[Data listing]
****************************************

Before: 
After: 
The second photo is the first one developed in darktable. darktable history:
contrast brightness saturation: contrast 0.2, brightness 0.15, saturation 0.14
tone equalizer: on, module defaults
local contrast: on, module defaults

****************************************

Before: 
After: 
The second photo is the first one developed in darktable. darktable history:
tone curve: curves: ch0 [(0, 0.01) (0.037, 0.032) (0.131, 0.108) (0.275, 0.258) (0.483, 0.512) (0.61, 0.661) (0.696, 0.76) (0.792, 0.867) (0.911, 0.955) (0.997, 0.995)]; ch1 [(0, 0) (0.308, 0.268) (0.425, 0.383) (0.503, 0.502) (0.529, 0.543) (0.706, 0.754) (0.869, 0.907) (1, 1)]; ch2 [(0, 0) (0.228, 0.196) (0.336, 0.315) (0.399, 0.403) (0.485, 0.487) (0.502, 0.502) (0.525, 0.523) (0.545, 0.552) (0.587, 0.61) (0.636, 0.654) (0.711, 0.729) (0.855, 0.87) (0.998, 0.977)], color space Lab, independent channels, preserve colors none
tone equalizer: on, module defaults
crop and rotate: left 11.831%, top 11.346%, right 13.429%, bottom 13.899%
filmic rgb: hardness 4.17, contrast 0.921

****************************************

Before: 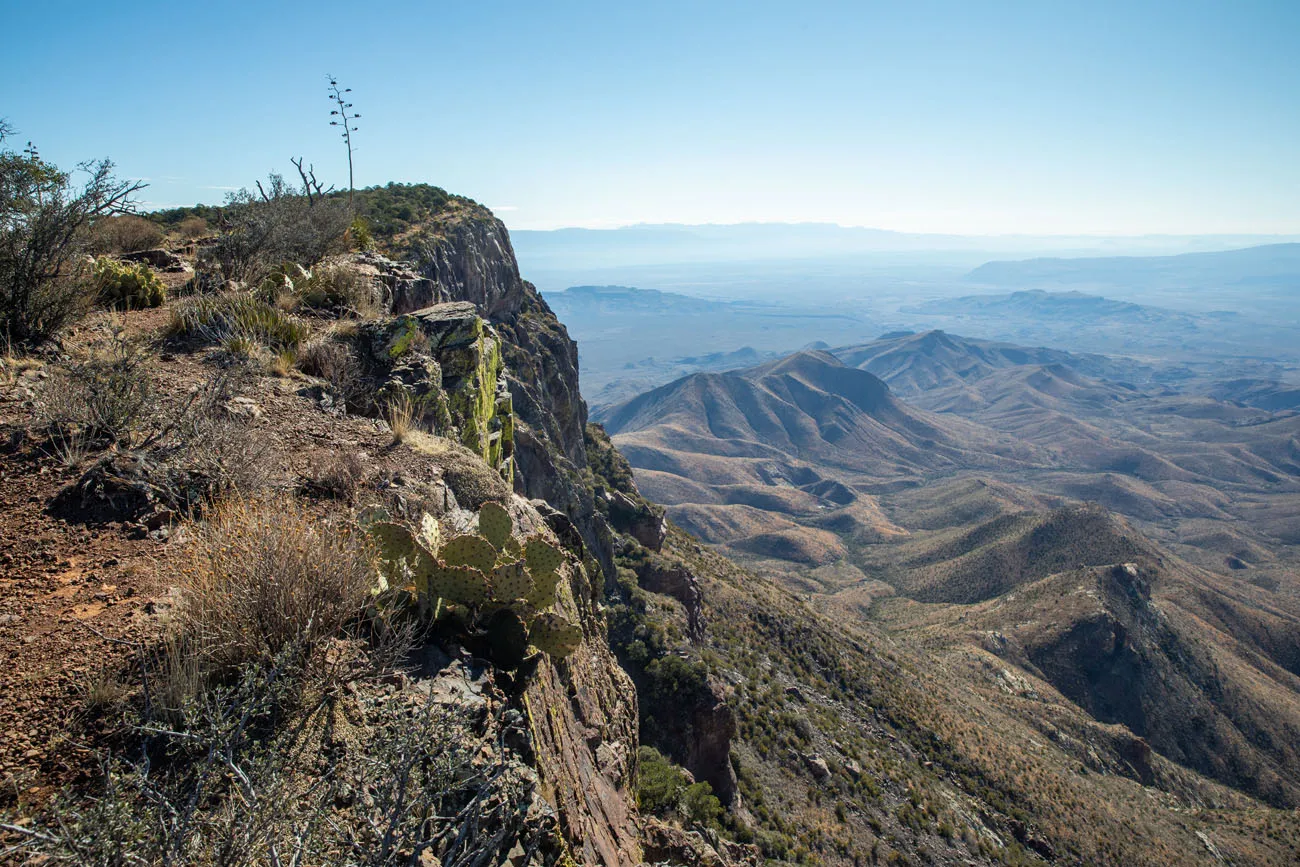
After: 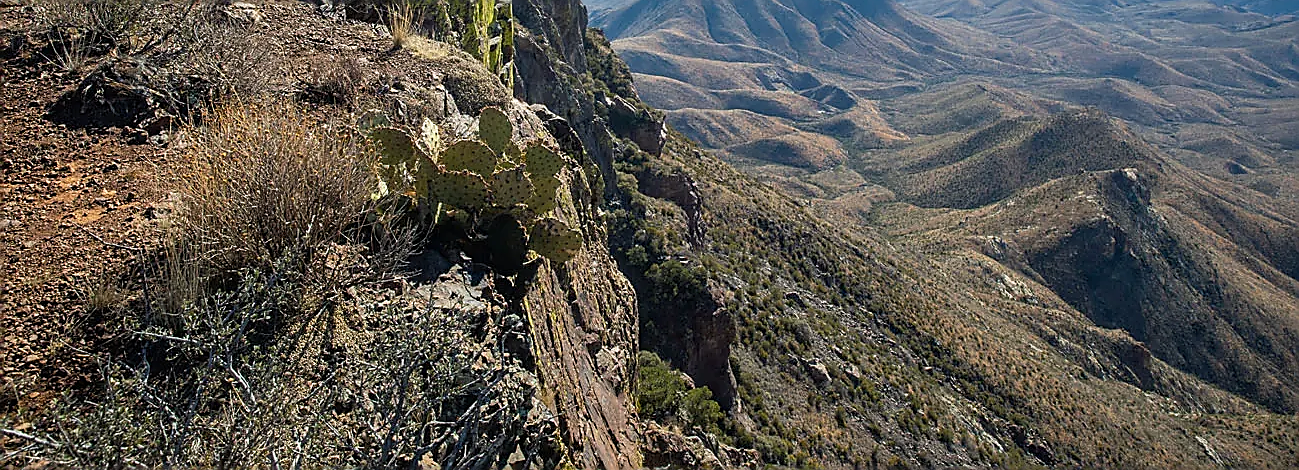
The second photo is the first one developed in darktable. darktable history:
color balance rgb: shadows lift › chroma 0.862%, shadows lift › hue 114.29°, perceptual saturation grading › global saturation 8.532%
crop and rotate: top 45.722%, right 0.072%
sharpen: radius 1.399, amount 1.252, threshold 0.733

****************************************

> _Task objective_: How many lines in the listing above contain the string "color"? Reply with the number only.

> _Correct result_: 2